Online sports bookmaker Betfair has seen a growth in activity and click-rate on its website, and a growth in revenue overall due to its use of real-time decision making software behind its website.
The firm made the decision to look into new technologies to personalise the content served on its website, to get away from the ‘one size fits all' approach it had used previously.
James Knight, web capabilities product manager at Betfair, told delegates yesterday at Gartner's Business Intelligence Summit that an initial 23 potential suppliers was eventually cut down to one.
"We went through a rigorous selection process and found 23 potential suppliers. We cut this to a shortlist of six, who performed technology presentations for us, after which we cut to three suppliers."
After visiting firms around the US and Europe, Betfair eventually decided to select Oracle's RTD database.
Knight explained that a key requirement was that the system would be able to learn.
"We wanted a self-learning system. The system has to know how to categorise people. For example, once it has seen that the majority of people of a certain age from a certain country like betting on a certain sport, it will start suggesting that."
This is a function that previously required manual intervention, but now happens automatically.
Knight said that an important factor was that this did not slow down the customer experience.
"On average we are making 2,500 decisions per customer in around 50 miliseconds. Decisions like which sport we should drive the customer to. That means we can use this on the web, and serve it to mobile devices."
Knight explained that the system takes data from many different sources in order to decide what content to show to users, based on their demographics and likely areas of interest.
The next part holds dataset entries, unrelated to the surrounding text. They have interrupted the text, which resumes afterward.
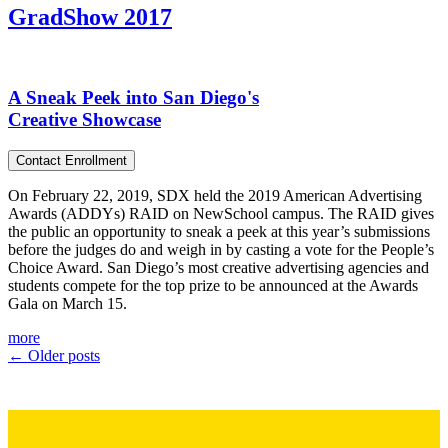
GradShow 2017
A Sneak Peek into San Diego's
Creative Showcase
Contact Enrollment
On February 22, 2019, SDX held the 2019 American Advertising
Awards (ADDYs) RAID on NewSchool campus. The RAID gives
the public an opportunity to sneak a peek at this year’s submissions
before the judges do and weigh in by casting a vote for the People’s
Choice Award. San Diego’s most creative advertising agencies and
students compete for the top prize to be announced at the Awards
Gala on March 15.
more
←
Older posts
"300 elements of customer data gets pushed into Oracle RTD, such as behavioural data, what they are doing on site, what information they look at, and we have information coming from the sporting and betting market every minute.
"The system takes this info and pushes out relevant content to customers. Feedback then goes to RTD so it can learn if it has been successful."
The firm then uses web analytics to understand the impact it is having on the user journey. It is able now to find out if the personalised content is taking customers away from areas they are more interested in, and thus more likely to bet on, or instead if it is encouraging them to bet more.
As opposed to the real-time data component, this analysis can happen over a longer period, and does not necessarily involve decision making during the customer's visit.
This has resulted in improved user activity from the parts of the site driven by RTD, which translates to improved revenue.
"We've seen a 400 per cent uplift in click rate in the target group which is driven by RTD," explained Knight.